YOUR GOAL:
Quote each record exactly, please, leaving none out.
___
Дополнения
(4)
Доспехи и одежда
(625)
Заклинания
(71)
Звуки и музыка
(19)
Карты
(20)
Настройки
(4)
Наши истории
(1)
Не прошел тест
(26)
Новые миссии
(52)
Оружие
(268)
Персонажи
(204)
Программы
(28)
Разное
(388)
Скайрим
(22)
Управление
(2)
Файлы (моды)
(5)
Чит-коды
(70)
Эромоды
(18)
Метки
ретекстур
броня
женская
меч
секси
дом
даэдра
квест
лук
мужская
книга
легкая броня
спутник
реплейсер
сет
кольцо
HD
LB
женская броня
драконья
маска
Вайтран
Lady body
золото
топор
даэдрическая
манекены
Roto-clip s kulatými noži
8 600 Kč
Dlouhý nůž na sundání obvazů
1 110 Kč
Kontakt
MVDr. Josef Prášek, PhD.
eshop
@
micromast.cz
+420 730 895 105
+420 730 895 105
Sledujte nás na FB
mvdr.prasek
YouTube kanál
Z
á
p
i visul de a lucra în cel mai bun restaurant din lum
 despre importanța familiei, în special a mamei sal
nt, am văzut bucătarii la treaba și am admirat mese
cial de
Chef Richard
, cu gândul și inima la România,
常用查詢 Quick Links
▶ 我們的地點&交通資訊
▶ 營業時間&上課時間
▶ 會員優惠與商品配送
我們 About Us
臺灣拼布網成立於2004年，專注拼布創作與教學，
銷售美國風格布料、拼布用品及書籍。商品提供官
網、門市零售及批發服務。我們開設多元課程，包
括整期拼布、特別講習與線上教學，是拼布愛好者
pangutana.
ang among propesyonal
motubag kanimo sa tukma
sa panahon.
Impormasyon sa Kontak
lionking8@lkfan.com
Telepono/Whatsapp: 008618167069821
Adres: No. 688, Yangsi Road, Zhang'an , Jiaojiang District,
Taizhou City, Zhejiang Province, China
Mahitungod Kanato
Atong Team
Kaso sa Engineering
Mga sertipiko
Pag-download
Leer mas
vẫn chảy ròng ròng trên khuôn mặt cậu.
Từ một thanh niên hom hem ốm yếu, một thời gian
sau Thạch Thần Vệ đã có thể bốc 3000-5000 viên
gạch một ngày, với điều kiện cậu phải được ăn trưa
___
ANSWER TO THIS PROBLEM:
Дополнения
(4)
Доспехи и одежда
(625)
Заклинания
(71)
Звуки и музыка
(19)
Карты
(20)
Настройки
(4)
Наши истории
(1)
Не прошел тест
(26)
Новые миссии
(52)
Оружие
(268)
Персонажи
(204)
Программы
(28)
Разное
(388)
Скайрим
(22)
Управление
(2)
Файлы (моды)
(5)
Чит-коды
(70)
Эромоды
(18)
Метки
ретекстур
броня
женская
меч
секси
дом
даэдра
квест
лук
мужская
книга
легкая броня
спутник
реплейсер
сет
кольцо
HD
LB
женская броня
драконья
маска
Вайтран
Lady body
золото
топор
даэдрическая
манекены
Roto-clip s kulatými noži
8 600 Kč
Dlouhý nůž na sundání obvazů
1 110 Kč
Kontakt
MVDr. Josef Prášek, PhD.
eshop
@
micromast.cz
+420 730 895 105
+420 730 895 105
Sledujte nás na FB
mvdr.prasek
YouTube kanál
Z
á
p
i visul de a lucra în cel mai bun restaurant din lum
 despre importanța familiei, în special a mamei sal
nt, am văzut bucătarii la treaba și am admirat mese
cial de
Chef Richard
, cu gândul și inima la România,
常用查詢 Quick Links
▶ 我們的地點&交通資訊
▶ 營業時間&上課時間
▶ 會員優惠與商品配送
我們 About Us
臺灣拼布網成立於2004年，專注拼布創作與教學，
銷售美國風格布料、拼布用品及書籍。商品提供官
網、門市零售及批發服務。我們開設多元課程，包
括整期拼布、特別講習與線上教學，是拼布愛好者
pangutana.
ang among propesyonal
motubag kanimo sa tukma
sa panahon.
Impormasyon sa Kontak
lionking8@lkfan.com
Telepono/Whatsapp: 008618167069821
Adres: No. 688, Yangsi Road, Zhang'an , Jiaojiang District,
Taizhou City, Zhejiang Province, China
Mahitungod Kanato
Atong Team
Kaso sa Engineering
Mga sertipiko
Pag-download
Leer mas
vẫn chảy ròng ròng trên khuôn mặt cậu.
Từ một thanh niên hom hem ốm yếu, một thời gian
sau Thạch Thần Vệ đã có thể bốc 3000-5000 viên
gạch một ngày, với điều kiện cậu phải được ăn trưa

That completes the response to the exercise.